11. Con questa terza parte del vangelo concorda la terza parte dell'epistola: «Siate ricolmi di Spirito Santo, intrattenendovi a vicenda con salmi, inni e cantici spirituali, cantando e inneggiando al Signore con tutto il vostro cuore» (Ef 5,18-19). Fa' attenzione alle tre parole: salmi, inni e cantici, che si richiamano appunto alle tre suddette specie di nozze.
    Nelle nozze dell'incarnazione del Signore è necessario il salmo delle buone opere, per mettere in pratica ciò che credi ed essere così un buon salmista «con il salterio a dieci corde» (Sal 32,2), che suona cioè il salterio al Signore con l'osservanza dei dieci comandamenti.

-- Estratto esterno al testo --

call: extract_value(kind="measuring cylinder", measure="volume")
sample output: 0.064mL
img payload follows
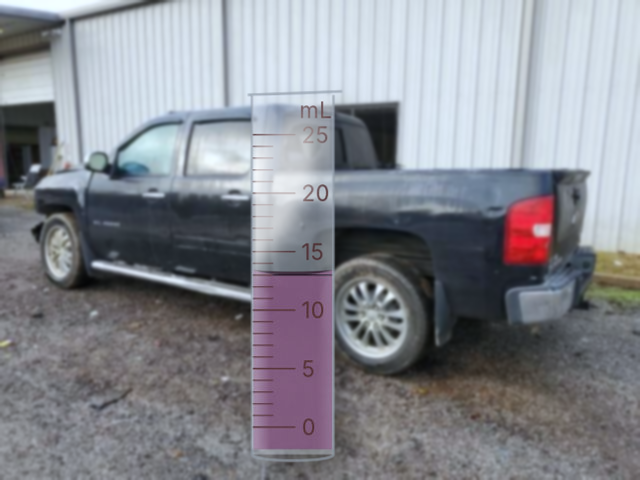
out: 13mL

    Nelle nozze della penitenza è necessario l'inno della confessione e dell'umiltà, di cui è detto: « È inno di lode per tutti i suoi santi, per i figli d'Israele», cioè per i religiosi e per i penitenti, «popolo che è vicino a lui» (Sal 148,14).
    Nelle nozze della gloria ci sarà il cantico di gioia. Mentre i malvagi piangeranno nell'inferno con stridore di denti, i santi canteranno in cielo il cantico dell'eterna gioia.
    Dice l'Apocalisse: «I servi di Dio cantavano il cantico di Mosè» (Ap 14,3). Come Mosè, dopo aver fatto sprofondare nel Mar Rosso il faraone e gli egiziani, proruppe in un canto di esultanza, così i santi, dopo che i malvagi saranno stati sprofondati nell'inferno, leveranno in cielo un cantico di eterna esultanza.
    E su questo abbiamo la concordanza nel secondo libro dei Maccabei, dove si racconta che, massacrati i nemici e bruciate le loro città, «con canti e inni di riconoscenza benedicevano il Signore che aveva operato grandi cose in Israele e aveva concesso loro la vittoria» (2Mac 10,38).
    Su dunque, fratelli carissimi, con la voce e con le lacrime preghiamo e supplichiamo il Signore Gesù Cristo perché, quando verrà per il giudizio non comandi che siamo gettati nelle tenebre esteriori insieme con l'uomo privo della veste nuziale, ma ci ammetta a cantare con i suoi santi il cantico dell'eterna esultanza nelle nozze della gloria celeste.
    Ce lo conceda egli stesso, che è degno di lode e di gloria per i secoli eterni.
    E ogni anima, sposa di Cristo, risponda: Amen. Alleluia.